*Collected data*:
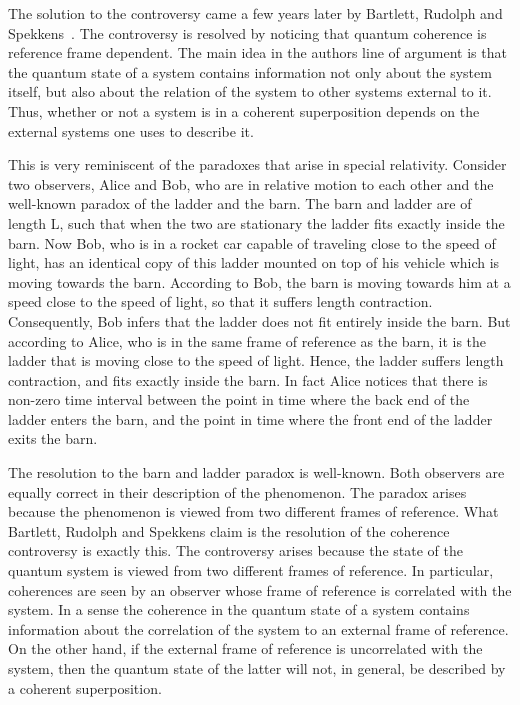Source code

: \documentclass{article}
\begin{document}
The solution to the controversy came a few years later by Bartlett, Rudolph and Spekkens~\cite{BRS06}.  The controversy is resolved by noticing that quantum coherence is reference frame dependent.  The main idea in the authors line of argument is that the quantum state of a system contains information not only about the system itself, but also about the relation of the system to other systems external to it.  Thus, whether or not a system is in a coherent superposition depends on the external systems one uses to describe it.

This is very reminiscent of the paradoxes that arise in special relativity.  Consider two observers, Alice and Bob, who are in relative motion to each other and the well-known paradox of the ladder and the barn.  The barn and ladder are of length L, such that when the two are stationary the ladder fits exactly inside the barn.  Now Bob, who is in a rocket car capable of traveling close to the speed of light, has an identical copy of this ladder mounted on top of his vehicle which is moving towards the barn.  According to Bob, the barn is moving towards him at a speed close to the speed of light, so that it suffers length contraction.  Consequently, Bob infers that the ladder does not fit entirely inside the barn.  But according to Alice, who is in the same frame of reference as the barn, it is the ladder that is moving close to the speed of light.  Hence, the ladder suffers length contraction, and fits exactly inside the barn.  In fact Alice notices that there is non-zero time interval between the point in time where the back end of the ladder enters the barn, and the point in time where the front end of the ladder exits the barn.  

The resolution to the barn and ladder paradox is well-known.  Both observers are equally correct in their description of the phenomenon.  The paradox arises because the phenomenon is viewed from two different frames of reference.   What Bartlett, Rudolph and Spekkens claim is the resolution of the coherence controversy is exactly this.  The controversy arises because the state of the quantum system is viewed from two different frames of reference.  In particular, coherences are seen by an observer whose frame of reference is correlated with the system.  In a sense the coherence in the quantum state of a system contains information about the correlation of the system to an external frame of reference.  On the other hand, if the external frame of reference is uncorrelated with the system, then the quantum state of the latter will not, in general, be described by a coherent superposition. 
\end{document}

*Work instructions*: The reply should hold an exact repeat of the entries from their opening line through the line with "The solution to", and no pictures at all.

*Result of this exercise*:
Source code

: \documentclass{article}
\begin{document}
The solution to the controversy came a few years later by Bartlett, Rudolph and Spekkens~\cite{BRS06}.  The controversy is resolved by noticing that quantum coherence is reference frame dependent.  The main idea in the authors line of argument is that the quantum state of a system contains information not only about the system itself, but also about the relation of the system to other systems external to it.  Thus, whether or not a system is in a coherent superposition depends on the external systems one uses to describe it.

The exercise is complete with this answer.